Le parlement européen a approuvé mardi 4 avril 2017 la quasi-totalité des recommandations de la commission d’enquête sur la mesure des émissions dans le secteur de l’automobile (commission « EMIS »).indexDepuis 2010, plusieurs rapports ont constaté des écarts considérables entre les émissions d’oxyde d’azote des véhicules diesel mesurés en laboratoire et celles mesurées en conditions réelles. La Commission d’enquête a été mise en place en mars 2016 suite au scandale du groupe allemand Volkswagen qui avait truqué certains de ses moteurs diesel pour modifier les résultats des tests (le « Dieselgate »). Les membres de la commission EMIS avaient pour mission de déterminer le rôle et la responsabilité de la Commission européenne et des Etats membres dans cette affaire.

Les conclusions de la commission EMIS mettent explicitement en cause les grands groupes automobiles, les gouvernements nationaux et la Commission européenne. Ces deux derniers ont eu connaissance de la pratique des tests truqués il y a déjà 10 ans, sans qu’aucune autorité, ni nationale ni européenne, n’ait réellement enquêté sur ces « dispositifs d’invalidation ». La commission souligne l’influence des entreprises concernées et des lobbies sur les choix politiques de la Commission et des Etats membres: « Ces retards sont également dus à des choix de priorités politiques, à l’influence des groupes d’intérêt et à la pression constante des entreprises qui ont amené la Commission et les Etats membres à choisir d’éviter d’imposer toute charge supplémentaire aux entreprises après la crise financière de 2008 ».

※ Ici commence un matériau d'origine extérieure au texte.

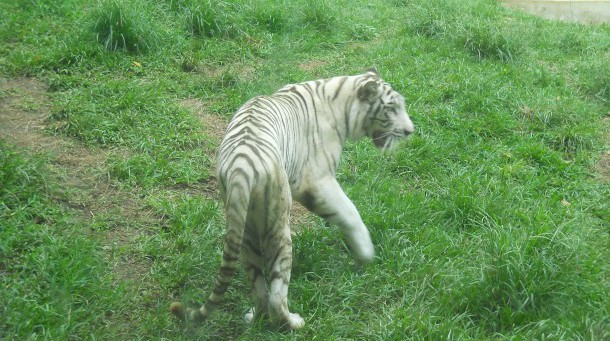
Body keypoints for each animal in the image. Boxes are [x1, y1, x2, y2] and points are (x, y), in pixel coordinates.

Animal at [169, 67, 410, 328]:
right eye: (392, 109)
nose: (410, 131)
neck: (342, 102)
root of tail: (241, 169)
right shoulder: (318, 182)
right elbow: (350, 213)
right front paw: (366, 255)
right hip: (278, 224)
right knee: (277, 295)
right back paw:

Plusieurs recommandations, malheureusement, non contraignantes, ont été approuvées par les eurodéputés, comme la mise en place de conditions d’essai des véhicules plus approfondies et permettant de repérer d’éventuels « dispositifs illégaux d’invalidation ». Un « forum » qui associerait des observateurs tiers, comme des ONG, pourrait aussi voir le jour pour mieux contrôler les systèmes d’homologation.

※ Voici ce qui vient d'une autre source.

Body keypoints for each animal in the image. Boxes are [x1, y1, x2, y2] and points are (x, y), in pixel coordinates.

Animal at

Cependant, je regrette vivement que les députés n’aient pas approuvé la création d’une agence européenne de surveillance, ce qui aurait permis d’éviter définitivement les « triches » constatées par le passé.

Le Parlement a également, le même jour, adopté une proposition législative de la Commission européenne qui propose de réviser les règles d’homologation des véhicules. Il s’agit d’améliorer l’audit des centres d’essai et des autorités nationales en charge de cette homologation. Les constructeurs qui seraient tentés de falsifier les résultats des essais risqueraient jusqu’à 30 000 euros d’amende par véhicule.